What I learned over this holiday: when somebody says "redistribution of wealth", what he really means is murder, mass murder.
I went to my girlfriend's current town for the last two days of Passover. She lives in a soulless suburban area of a Pennsylvania city, where it's very planned post-war residential, you know, classic white-flight fodder. Everything's laid out on a grid, right? Anyway, while I was staying with a very nice man and woman, with whom I'd rather discuss pets and orchids than plants and whom I suspect of being exceedingly reasonable, I had dinner one night with the couple at whose home I'd stayed the first time I came to town.
I was warned: "Don't talk with G______ about politics. No really. Don't." But what the hell, you know, I did. And I got a pretty hefty lecture. Not about the policies I would like to see, as I didn't actually get to talking about that. Much more about who the President allegedly is, who progressives are, etc., etc.
This individual is an ex-Soviet citizen who came to the USA in the late 1970s or early 80s, so he is (understandably) anti-Communist with an all-consuming fury. The problem is that instead of saying "Come, let us reason together about how to accomplish the goals our values demand that we pursue", he's swung over to the far right.
The guy loves the second amendment to the Constitution, which he claims is intended to enable citizens to guard themselves against government. (Fine, fine. Not that his handgun and handgun training will protect him if Uncle Sam is really motivated to come screw with him, but never mind.) And, you know, I'm totally fine with this. I like A2 pretty well myself, and I exercise my right thereunder by not bothering to purchase a piece. But that's tangential...
He loves Glenn Beck. It is just such a headache. I want to talk with these people, because hey, we do have a lot of the same values and goals to pursue. Making sure individuals and families aren't going without necessities merely for lack of cash is a big one, for example. But after our short conversation on the matter, I don't think I could talk with him. He doesn't seem to understand on an intuitive level that when we say "redistribution of wealth", that means "using your tax dollars to advance the interests of public health and general welfare" as opposed to, say... mass murder.

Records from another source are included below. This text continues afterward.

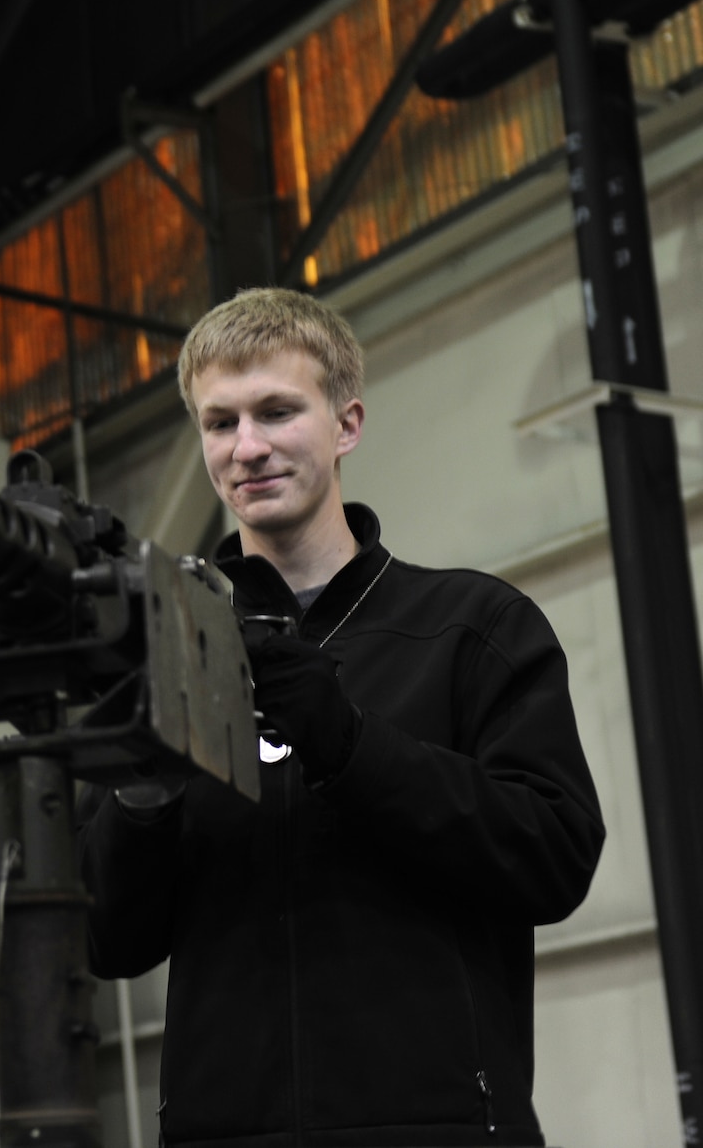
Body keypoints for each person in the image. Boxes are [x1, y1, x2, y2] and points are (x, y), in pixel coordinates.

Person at [80, 287, 604, 1147]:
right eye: (220, 423)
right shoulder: (165, 656)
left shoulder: (472, 628)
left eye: (278, 410)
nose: (247, 447)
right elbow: (109, 940)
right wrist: (142, 795)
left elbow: (554, 858)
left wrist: (352, 747)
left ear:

Death panels, for heaven's sake. He's convinced that President Obama and the Democratic-majority Congress will destroy the country, even though it has obviously survived many years straight of other presidents whose politics might have been disagreeable to him or to me (Roosevelt and Reagan, for two examples). I said, straight up, I think the country is more robust than you give it credit for. He said, Oho, don't be so sure.
And then he told me something very telling. The problem with this country, he said, is the same problem with most of the world. See, originally everything was run by a patriarchal aristocracy: it was the older, more experienced men who ran things. Of course young people have big ideas, but they don't understand that big ideas never work. But the young people eventually introduced democracy, meaning that their views were given equal weight to those of the community patriarchs. G______ cited some anonymous thinker that "Democracy is two wolves and a sheep deciding what to have for dinner" [a brief Googling suggests this is a distorted version of libertarian author James Bovard's remark that democracy must be more than two wolves and a sheep etc.]. See, if only we lived in a patriarchal aristocracy, everything would be all right... but here we have these dangerous ideas like sociology (which was founded at the University of Illinois, a hotbed of anti-Americanism, as everybody knows), the idea that all people are equal (they are obviously not, and treating all people as equal is as smart as trying to hammer a square peg into a round hole), the idea that wealth should be redistributed... Yeah. He did actually condemn all of this.
He also opined that President Obama was clearly a radical, that candidate Mr. Barack Obama, Jr. had made it clear he was a radical when he was running for office at any level, that the President's mother was also clearly a radical (I didn't ask why she would be classified as such because I thought the answer would sting me),... and so on. I thought later: I could have told him, in absolute truth, that some of my ancestors were traitors, in that they were Americans who levied war against these United States, adhered to their enemies and gave them aid and succor. Would he judge me a traitor because I am related to traitors? That makes about as much sense as saying that, because some woman is a "radical", her son must also be.
So, what do you think? Is there any connection to the fact that this guy G______ is a control freak whose marriage is suffering as a result?